After a recent spate of proclamations from journalists at various outlets that NFL owners and players are nearly done negotiating a settlement to the Tom Brady(notes) et al antitrust lawsuit and a new collective bargaining agreement, New Orleans Saints quarterback Drew Brees(notes) – a Brady plaintiff and NFL Players Association executive committee member – ramped up the hype on Wednesday, telling San Diego's XX sports radio, "We're very close to a settlement. We're at that point in the negotiations where there's just a few more details to be ironed out."
Brees is right – the two sides are close to a settlement, in the same way that the Pittsburgh Steelers were close to winning Super Bowl XLV, John Kerry was close to winning the 2004 presidential election and Brazil was close to beating the U.S. in the Women's World Cup quarterfinals.

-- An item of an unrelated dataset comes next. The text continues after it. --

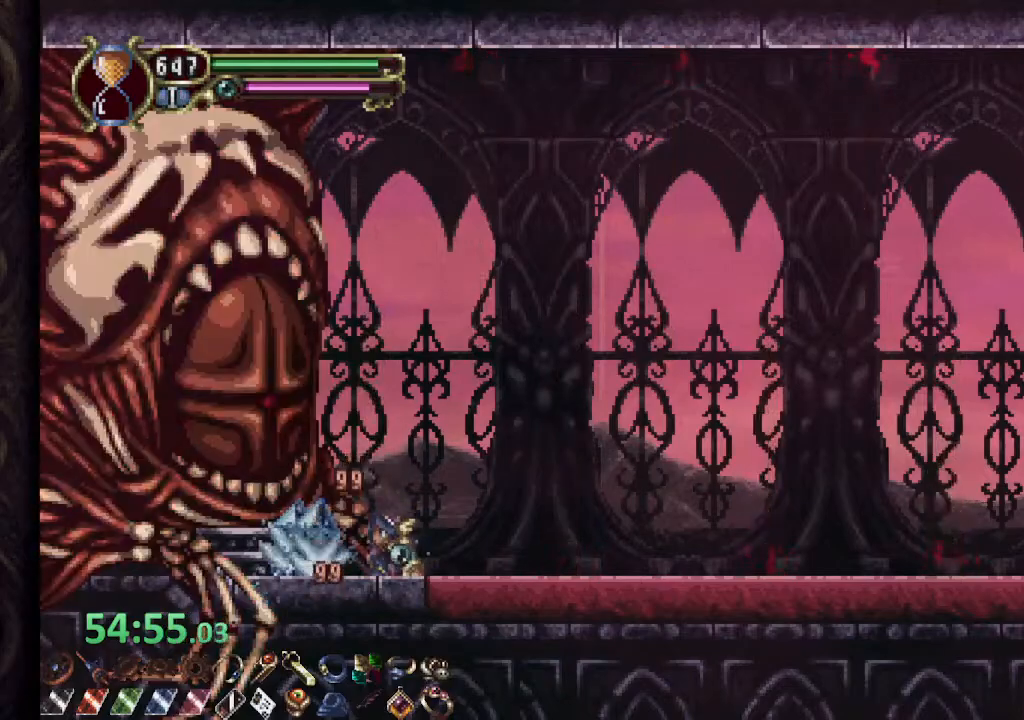
{"buttons": [], "left_stick": "down", "right_stick": "center", "events": [[17, "L2", "down"], [83, "R2", "down"], [133, "L2", "up"], [133, "SQUARE", "down"], [200, "R2", "up"], [200, "SQUARE", "up"], [217, "SQUARE", "down"], [300, "SQUARE", "up"]]}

It's certainly possible that the two sides could come to a tentative agreement within the next week, allowing the owners to vote on it during their July 21 meeting in Atlanta and the lockout to be lifted in time for a full preseason schedule. Yet to suggest that such an outcome is a formality – and that the basic framework of a deal is essentially in place – is nowhere close to accurate.
At least, not according to what I'm being told by numerous sources familiar with the state of negotiations, one of whom was in the room for Wednesday's lengthy sessions in New York.
"Are we close? I wouldn't say that at all," said one NFLPA executive committee member. "Drew is the eternal optimist, and yeah, it's closer than it was a week ago. Could it happen quickly? Yes. But I'd be extremely surprised."
Another source on the players' side said of Brees' comments, "Don't read too much into that. We're not there yet, and there are still a lot of issues in play."
Though it has been widely reported that a disagreement over the rookie wage scale is the only remaining roadblock to a settlement, both quoted sources indicated otherwise Wednesday, saying the two sides are still quarreling over the precise composition of the all revenue pie that would be split between them under the terms of a new CBA.
Additionally, they indicated, owners still insist that a "legacy fund" for retired players come out of the salary cap, meaning current players would bear the entire burden. There are additional arguments over how many right-of-first-refusal devices each team will be allowed via franchise and transition tags. The owners' desire to increase the regular season from 16 to 18 games hasn't been addressed in weeks, and players are unsure whether the subject will be revisited or tabled for discussion in future years.
NFLPA head DeMaurice Smith enters a Manhattan law office, Wednesday.
Finally, there has been no official negotiation on issues relating to health care and player safety, largely because the decertified NFLPA technically is prohibited from handling such matters for the membership. Until that complication can be circumvented, possibly via a waiver from the owners, NFLPA executive director DeMaurice Smith and his team won't be able to make any progress on a negotiating point that is near and dear to the hearts of many of their constituents.
"We had an internal-update conference call earlier [Wednesday]," the executive-committee member said, "and [player reps] were asking, 'When are we gonna talk about the stuff that's important to the players, that affects us the most?' Technically, that can't be negotiated right now, and it might be the thing guys care about most. I don't know exactly how it's going to be broached in negotiations, but it obviously needs to be addressed."
Given that Brees understands all of this, why did he make a point of busting out the C-word on Wednesday? Brees, I believe, portrayed the state of settlement talks as "close" as a means of expressing his frustration with the current state of affairs and pressuring the owners to make compromises toward finalizing a deal.
Negotiators for the players are convinced that the spate of recent reports characterizing a deal as imminent were initiated by anonymous sources on the owners' side, the theory being that creating a public expectation of inevitability would pressure the players to yield on their remaining issues in order to ensure that a deal is finished in time for the start of training camp.
Sources said Brees appeared to be pulling the same move in reverse on Wednesday, essentially trying to put the onus on the owners. It's significant that Brees, in conjunction with co-plaintiffs and fellow star quarterbacks Brady and Peyton Manning(notes), issued a joint statement Wednesday morning declaring that "it is time" to get a deal done.
"We believe the overall proposal made by the players is fair for both sides, and it is time to get this deal done," the statement read. "This is the time of year we as players turn our attention to the game on the field. We hope the owners feel the same way."
Translation: We've made a lot of concessions; now it's your turn.
As Brees said in the XX interview: "They've talked a lot here over the last week about how, 'We're going to get a deal done before the 21st, for the meetings.' Well, now the ball's in their court because we have a very fair proposal."
If Brees was trying to send a message via the statement and his radio interview, it worked: According to the source who attended Wednesday's negotiating sessions in New York, several people on the owners' side of the table made note of Brees' comments, with one asking, "What the hell was that?"
In other words, there still is enough tension – and conflict – to keep a settlement from being reasonably depicted as a fait accompli.
Whether it's close remains in the eye of the beholder.